Rounding Time to Half or Quarter-Hour Increments

S

Sharkbyte

I've been scanning the archives, and some of the personal Access pages, and
haven't happened across this, yet...

I have 2 instances, in a db, where I need to round time. One to the
half-hour, one to the quarter-hour. In both cases, I am calculating a time
difference and producing a decimal. I easily can go to Tenths, but the
customer wants the other.

To add another level of complexity, I'm fairly certain the customer would
want any partial time to roll up. ie. 3 hrs. 2 min. rounds to 3.5 hours.

Here is the code I was using to round to Tenths. I just can't figure out
what I need to do to get to halves or quarters.

Round(FormatNumber(((Time() - gblArrivalTime) * 24), 2), 1)

Thanks, in advance.

Sharkbyte
 
D

david epsom dot com dot au

Round(FormatNumber(((Time() - gblArrivalTime) * 24), 2), 1)

quarter hours:
fix(0.2499999 + (time() - gblArrivalTime) * 24 * 4) /4


times 4 to get quarter hours instead of full hours.

divide by 4 to get full hours back after rounding.

add slightly less than 0.25 hours to get extra quarter hour rounding up.

use Fix to discard all the fractional quarter hours after converting to
quarter hours and adding 0.25, before converting back to full hours.

half hours:
fix(0.499999 + (time() - gblArrivalTime) * 24 * 2) /2

full hours exactly:
fix(0.999999 + (time() - gblArrivalTime) * 24)

tenth of an hour:
fix(0.099999 + (time() - gblArrivalTime) * 24 * 10)/10)

Note that in your original expression you used two different rounding
functions, when either one could be used.

Note also that solutions using Round or FormatNumber will give funny
answers, because (1), They always round to a decimal fraction of a day, but
since a day has 12 hours, the exact rounding point will not be the median
point of the hour. And (2), because they use Bankers Rounding, which is nice
for bankers, but probably not what your client wants here.

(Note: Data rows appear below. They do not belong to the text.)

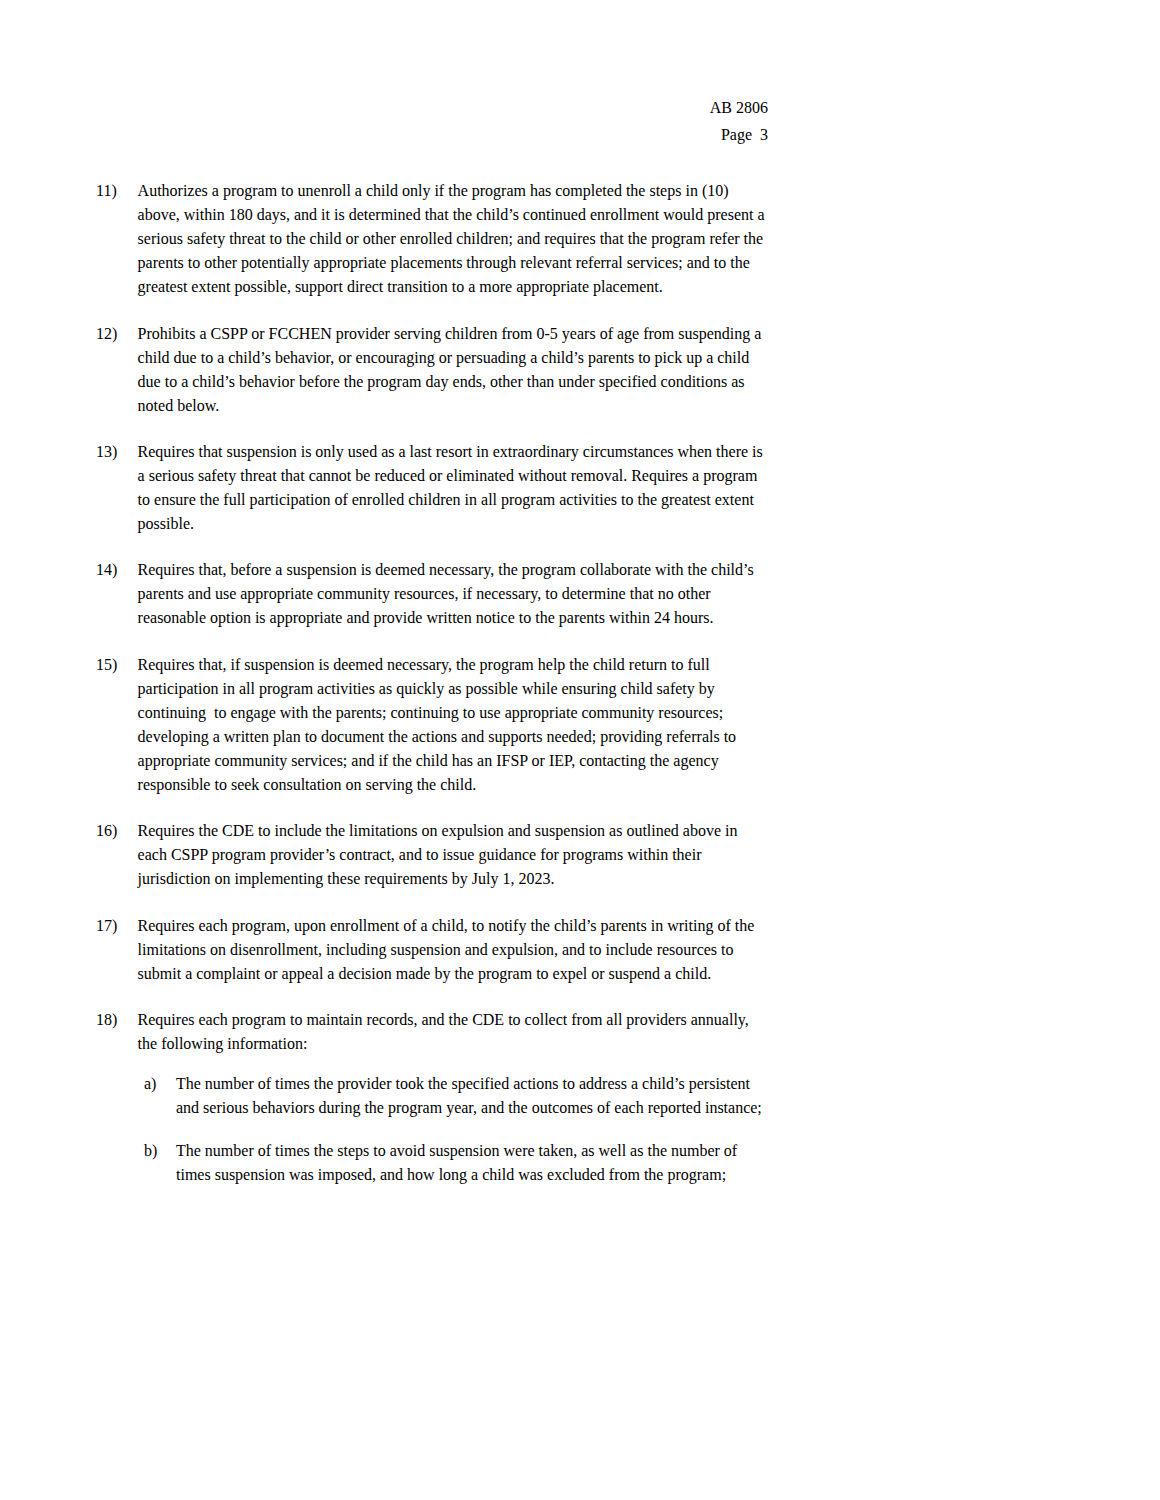AB 2806
Page 3
11) Authorizes a program to unenroll a child only if the program has completed the steps in (10) above, within 180 days, and it is determined that the child’s continued enrollment would present a serious safety threat to the child or other enrolled children; and requires that the program refer the parents to other potentially appropriate placements through relevant referral services; and to the greatest extent possible, support direct transition to a more appropriate placement.
12) Prohibits a CSPP or FCCHEN provider serving children from 0-5 years of age from suspending a child due to a child’s behavior, or encouraging or persuading a child’s parents to pick up a child due to a child’s behavior before the program day ends, other than under specified conditions as noted below.
13) Requires that suspension is only used as a last resort in extraordinary circumstances when there is a serious safety threat that cannot be reduced or eliminated without removal. Requires a program to ensure the full participation of enrolled children in all program activities to the greatest extent possible.
14) Requires that, before a suspension is deemed necessary, the program collaborate with the child’s parents and use appropriate community resources, if necessary, to determine that no other reasonable option is appropriate and provide written notice to the parents within 24 hours.
15) Requires that, if suspension is deemed necessary, the program help the child return to full participation in all program activities as quickly as possible while ensuring child safety by continuing to engage with the parents; continuing to use appropriate community resources; developing a written plan to document the actions and supports needed; providing referrals to appropriate community services; and if the child has an IFSP or IEP, contacting the agency responsible to seek consultation on serving the child.
16) Requires the CDE to include the limitations on expulsion and suspension as outlined above in each CSPP program provider’s contract, and to issue guidance for programs within their jurisdiction on implementing these requirements by July 1, 2023.
17) Requires each program, upon enrollment of a child, to notify the child’s parents in writing of the limitations on disenrollment, including suspension and expulsion, and to include resources to submit a complaint or appeal a decision made by the program to expel or suspend a child.
18) Requires each program to maintain records, and the CDE to collect from all providers annually, the following information:
a) The number of times the provider took the specified actions to address a child’s persistent and serious behaviors during the program year, and the outcomes of each reported instance;
b) The number of times the steps to avoid suspension were taken, as well as the number of times suspension was imposed, and how long a child was excluded from the program;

That is, the rounding functions will round to .1 hours, but you can't
predict which minutes will round up, and which will round down. The answer
will be unexpected for some minutes.

To avoid this, you need to use a custom Rounding function.

After rounding, you may also wish to reformat the number for display (so
that you see 0.50, instead of 0.5 or 0.4999999 or 0.5000001) The built-in
rounding and formatting functions are safe for this.